Double-dating-disaster - Miss Fifi's version

On Friday evening Miss P and I, quaking in our boots, arrived at Farringdon station to await the two chaps who were to be our double dates for the evening... a first (and probably a last for reasons that will come apparent) in Slutty Suppers history!
The evening got off to a bad start because they were late. Very late. Amusingly, as my tardiness is infamous amongst my nearest and dearest, I was the one tapping my toes and suggesting we take the opportunity to sack the whole thing off. Meanwhile Miss P who's ordinarily a stickler for punctuality, insisted we wait it out - she then glanced at her phone, to discover numerous missed calls from the men in question.           
When she rang them back, they told her that they were waiting for us AT HOME, which immediately sent alarm bells ringing.
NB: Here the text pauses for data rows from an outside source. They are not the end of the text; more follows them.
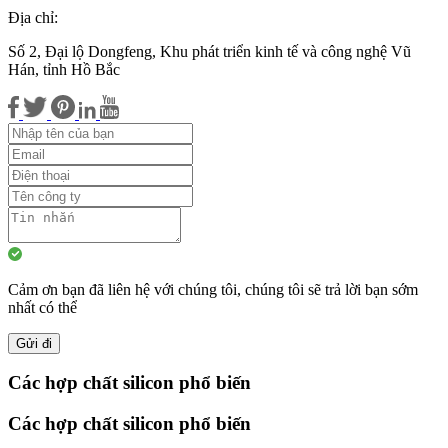
Địa chỉ:
Số 2, Đại lộ Dongfeng, Khu phát triển kinh tế và công nghệ Vũ
Hán, tỉnh Hồ Bắc
Cảm ơn bạn đã liên hệ với chúng tôi, chúng tôi sẽ trả lời bạn sớm
nhất có thể
Gửi đi
Các hợp chất silicon phổ biến
Các hợp chất silicon phổ biến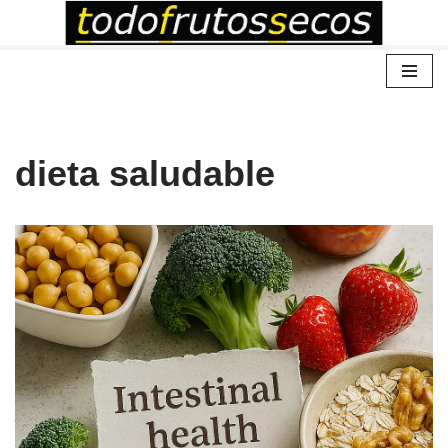
Saltar
al
contenido
dieta saludable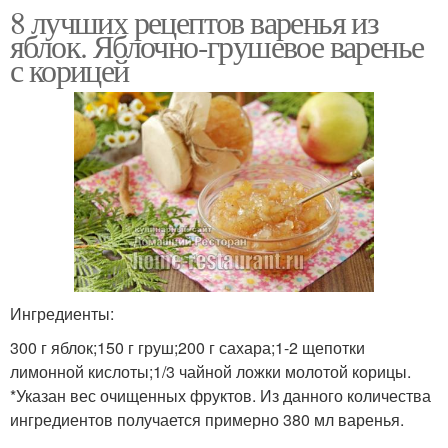
8 лучших рецептов варенья из
яблок. Яблочно-грушевое варенье
с корицей
Ингредиенты:
300 г яблок;150 г груш;200 г сахара;1-2 щепотки
лимонной кислоты;1/3 чайной ложки молотой корицы.
*Указан вес очищенных фруктов. Из данного количества
ингредиентов получается примерно 380 мл варенья.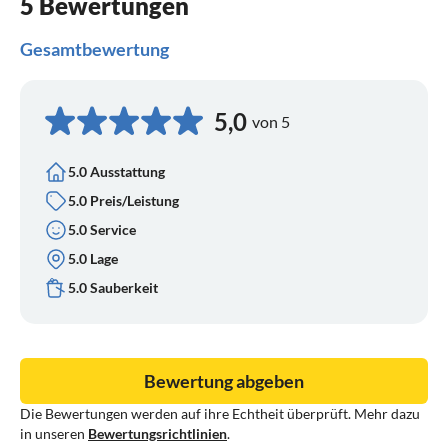
5 Bewertungen
Gesamtbewertung
5,0
von 5
5.0 Ausstattung
5.0 Preis/Leistung
5.0 Service
5.0 Lage
5.0 Sauberkeit
Bewertung abgeben
Die Bewertungen werden auf ihre Echtheit überprüft. Mehr dazu
in unseren
Bewertungsrichtlinien
.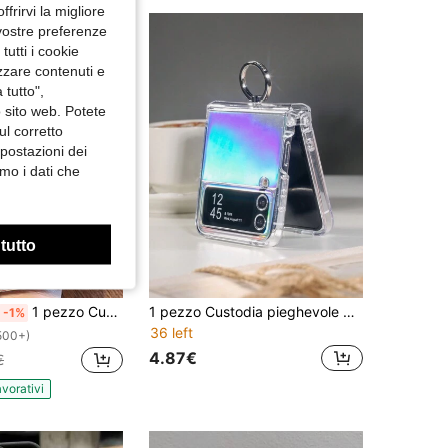
ffrirvi la migliore
4.70
1
79
 vostre preferenze
utti i cookie
izzare contenuti e
 tutto",
o sito web. Potete
ul corretto
mpostazioni dei
mo i dati che
 tutto
1 pezzo Custodia per telefono in TPU trasparente, antiurto e antitraccia, con design minimalista personalizzato con slogan grafico di frutta e oceano, compatibile con iPhone 16/16Pro/16Plus/15/15ProMax/15Pro/11/12/13/14ProMax/11Pro/11ProMax/12Pro/12ProMax/13Pro/13ProMax/14Pro/14ProMax, elegante e creativa
1 pezzo Custodia pieghevole per telefono con supporto ad anello, cerniera in cartone laminato, protezione a copertura totale a forma di cuore, compatibile con Samsung Galaxy Z Flip3 5G, Galaxy Z Flip4 5G, Galaxy Z Flip5 5G, Galaxy Z Flip6 5G, Galaxy Z Flip7, impermeabile, antiurto, anti-caduta, resistente ai graffi
-1%
36 left
500+)
4.87€
€
avorativi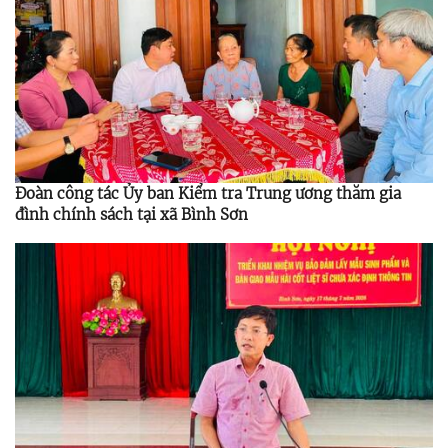
Đoàn công tác Ủy ban Kiểm tra Trung ương thăm gia
đình chính sách tại xã Bình Sơn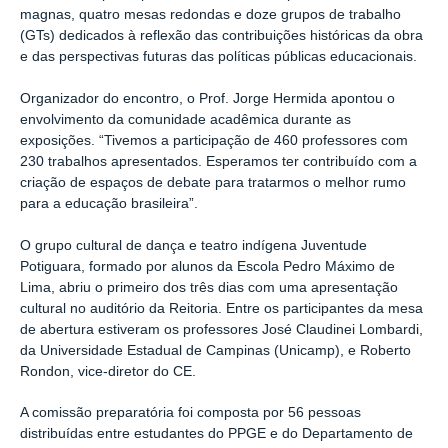
magnas, quatro mesas redondas e doze grupos de trabalho
(GTs) dedicados à reflexão das contribuições históricas da obra
e das perspectivas futuras das políticas públicas educacionais.
Organizador do encontro, o Prof. Jorge Hermida apontou o
envolvimento da comunidade acadêmica durante as
exposições. “Tivemos a participação de 460 professores com
230 trabalhos apresentados. Esperamos ter contribuído com a
criação de espaços de debate para tratarmos o melhor rumo
para a educação brasileira”.
O grupo cultural de dança e teatro indígena Juventude
Potiguara, formado por alunos da Escola Pedro Máximo de
Lima, abriu o primeiro dos três dias com uma apresentação
cultural no auditório da Reitoria. Entre os participantes da mesa
de abertura estiveram os professores José Claudinei Lombardi,
da Universidade Estadual de Campinas (Unicamp), e Roberto
Rondon, vice-diretor do CE.
A comissão preparatória foi composta por 56 pessoas
distribuídas entre estudantes do PPGE e do Departamento de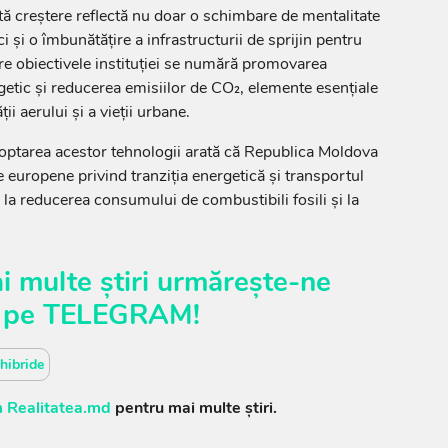
ă creștere reflectă nu doar o schimbare de mentalitate
i și o îmbunătățire a infrastructurii de sprijin pentru
tre obiectivele instituției se numără promovarea
rgetic și reducerea emisiilor de CO₂, elemente esențiale
ii aerului și a vieții urbane.
optarea acestor tehnologii arată că Republica Moldova
cile europene privind tranziția energetică și transportul
 la reducerea consumului de combustibili fosili și la
i multe știri urmărește-ne
pe
TELEGRAM
!
hibride
 Realitatea.md
pentru mai multe știri.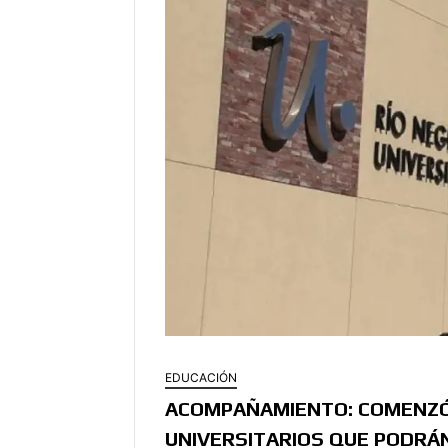
EDUCACIÓN
ACOMPAÑAMIENTO: COMENZÓ 
UNIVERSITARIOS QUE PODRÁN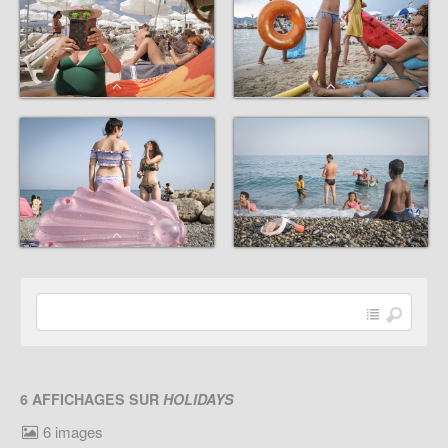
6 AFFICHAGES SUR
HOLIDAYS
6 images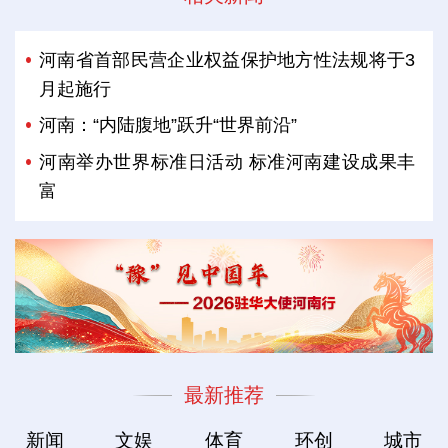
河南省首部民营企业权益保护地方性法规将于3
月起施行
河南：“内陆腹地”跃升“世界前沿”
河南举办世界标准日活动 标准河南建设成果丰
富
最新推荐
新闻
文娱
体育
环创
城市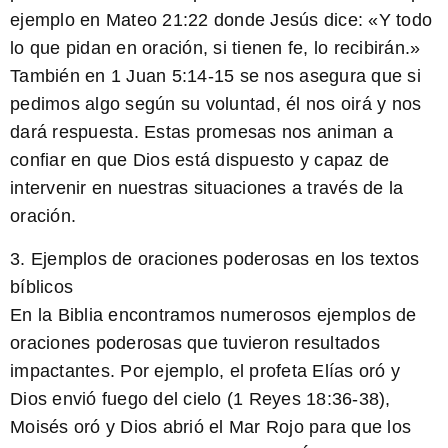
ejemplo en Mateo 21:22 donde Jesús dice: «Y todo
lo que pidan en oración, si tienen fe, lo recibirán.»
También en 1 Juan 5:14-15 se nos asegura que si
pedimos algo según su voluntad, él nos oirá y nos
dará respuesta. Estas promesas nos animan a
confiar en que Dios está dispuesto y capaz de
intervenir en nuestras situaciones a través de la
oración.
3. Ejemplos de oraciones poderosas en los textos
bíblicos
En la Biblia encontramos numerosos ejemplos de
oraciones poderosas que tuvieron resultados
impactantes. Por ejemplo, el profeta Elías oró y
Dios envió fuego del cielo (1 Reyes 18:36-38),
Moisés oró y Dios abrió el Mar Rojo para que los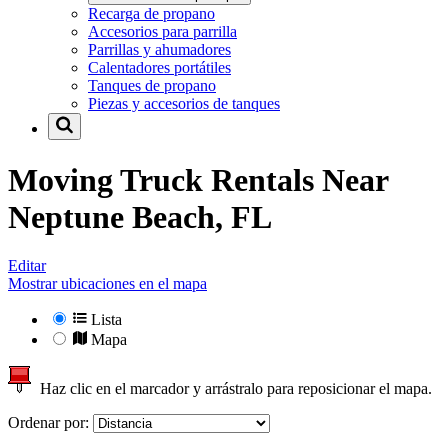
Recarga de propano
Accesorios para parrilla
Parrillas y ahumadores
Calentadores portátiles
Tanques de propano
Piezas y accesorios de tanques
Moving Truck Rentals Near
Neptune Beach, FL
Editar
Mostrar ubicaciones en el mapa
Lista
Mapa
Haz clic en el marcador y arrástralo para reposicionar el mapa.
Ordenar por: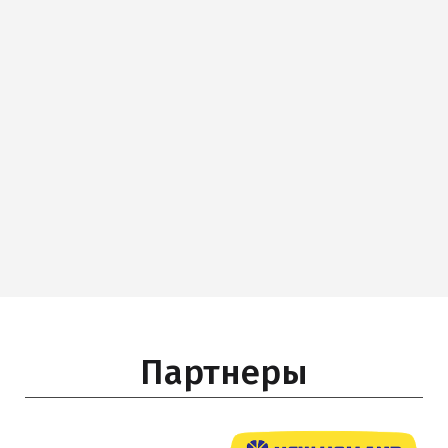
Партнеры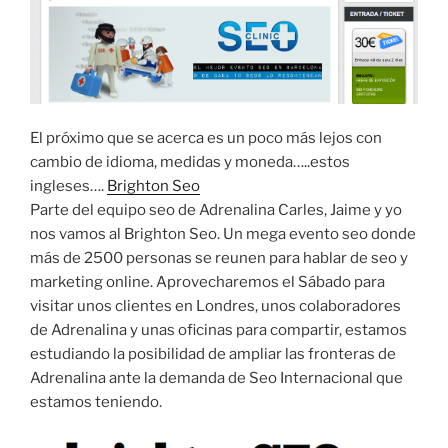
El próximo que se acerca es un poco más lejos con
cambio de idioma, medidas y moneda…..estos
ingleses….
Brighton Seo
Parte del equipo seo de Adrenalina Carles, Jaime y yo
nos vamos al Brighton Seo. Un mega evento seo donde
más de 2500 personas se reunen para hablar de seo y
marketing online. Aprovecharemos el Sábado para
visitar unos clientes en Londres, unos colaboradores
de Adrenalina y unas oficinas para compartir, estamos
estudiando la posibilidad de ampliar las fronteras de
Adrenalina ante la demanda de Seo Internacional que
estamos teniendo.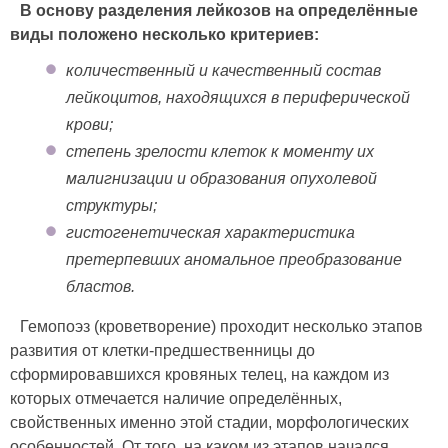
В основу разделения лейкозов на определённые
виды положено несколько критериев:
количественный и качественный состав
лейкоцитов, находящихся в периферической
крови;
степень зрелости клеток к моменту их
малигнизации и образования опухолевой
структуры;
гистогенетическая характеристика
претерпевших аномальное преобразование
бластов.
Гемопоэз (кроветворение) проходит несколько этапов
развития от клетки-предшественницы до
сформировавшихся кровяных телец, на каждом из
которых отмечается наличие определённых,
свойственных именно этой стадии, морфологических
особенностей. От того, на каком из этапов начался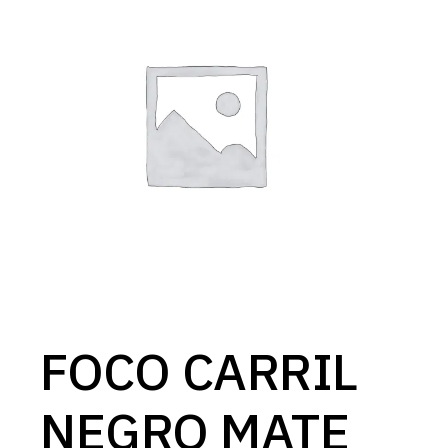
FOCO CARRIL
NEGRO MATE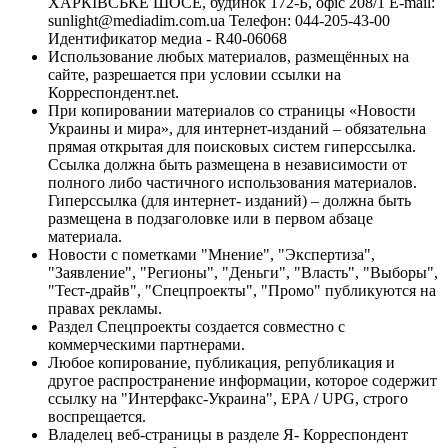
ХАРКІВСЬКЕ ШОСЕ, будинок 172-Б, офіс 208/1 E-mail:
sunlight@mediadim.com.ua
Телефон: 044-205-43-00
Идентификатор медиа - R40-06068
Использование любых материалов, размещённых на
сайте, разрешается при условии ссылки на
Корреспондент.net.
При копировании материалов со страницы «Новости
Украины и мира», для интернет-изданий – обязательна
прямая открытая для поисковых систем гиперссылка.
Ссылка должна быть размещена в независимости от
полного либо частичного использования материалов.
Гиперссылка (для интернет- изданий) – должна быть
размещена в подзаголовке или в первом абзаце
материала.
Новости с пометками "Мнение", "Экспертиза",
"Заявление", "Регионы", "Деньги", "Власть", "Выборы",
"Тест-драйв", "Спецпроекты", "Промо" публикуются на
правах рекламы.
Раздел Спецпроекты создается совместно с
коммерческими партнерами.
Любое копирование, публикация, републикация и
другое распространение информации, которое содержит
ссылку на "Интерфакс-Украина", EPA / UPG, строго
воспрещается.
Владелец веб-страницы в разделе Я- Корреспондент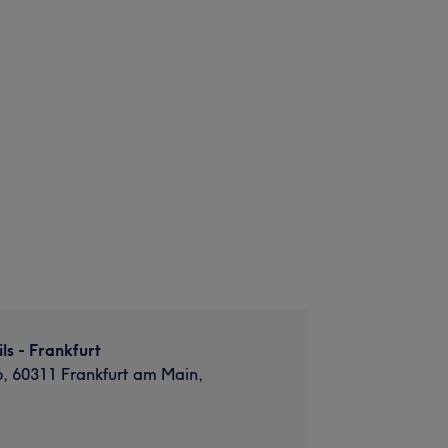
ls - Frankfurt
 6, 60311 Frankfurt am Main,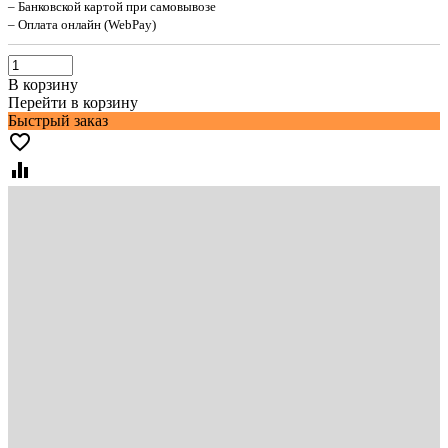
– Банковской картой при самовывозе
– Оплата онлайн (WebPay)
В корзину
Перейти в корзину
Быстрый заказ
favorite_border
equalizer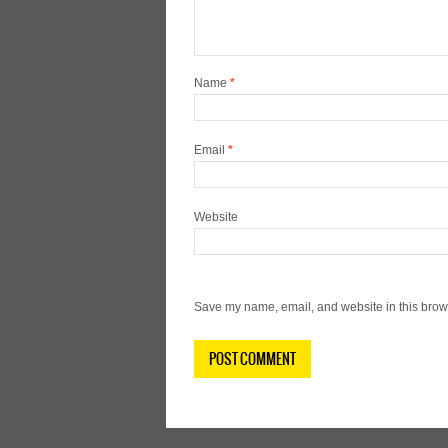
Name
*
Email
*
Website
Save my name, email, and website in this brows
Despite this warning that something was amiss, we trundled up the road and we soon saw two men waving down at us from an apartment balcony.
"Oh dear god, he's massive!!!" I loudly screeched to my shame - not registering that Miss P was actually on the phone to The Shameless Self-Promoter himself at that very moment! In hindsight what would have been ideal, is that he had heard my horribly bitchy comment and then called the whole thing off. No such luck. After keeping us waiting another 10 minutes or so, we then headed off to their choice of the local Italian restaurant up the road. We were diving straight into dinner and there was no escape!
So, after all this hanging around for them on the streets of Farringdon, were they worth the wait? Well, in a word, no.  It was immediately apparent that we weren't going to fancy them (and we definitely were not, despite their protestations, ending the night in their Jacuzzi!). But, what was infinitely the worst aspect of this car crash of an evening, was that we soon clocked that The Shameless Self-Promoter (Miss Ps 'one') was undeniably coked up to the eyeballs. Classic signs - fidgety, compulsively high-fiving, chattering away about complete sh*te and despite being a big lad, eating two mouthfuls of food the whole evening. The Mute (my "one") was inoffensive enough, but definitely in the nice-but-not-for-me category (the jury's still out as to whether he too, had dallied that evening in Columbia's finest export).
The Shameless Self-Promoter had enough conversation for us all, which allowed ample opportunity for Miss P and I to plot our escape. I have never been so relieved for her presence in my entire life - it turned what could have been a rather horrifying experience, into something quite hilarious!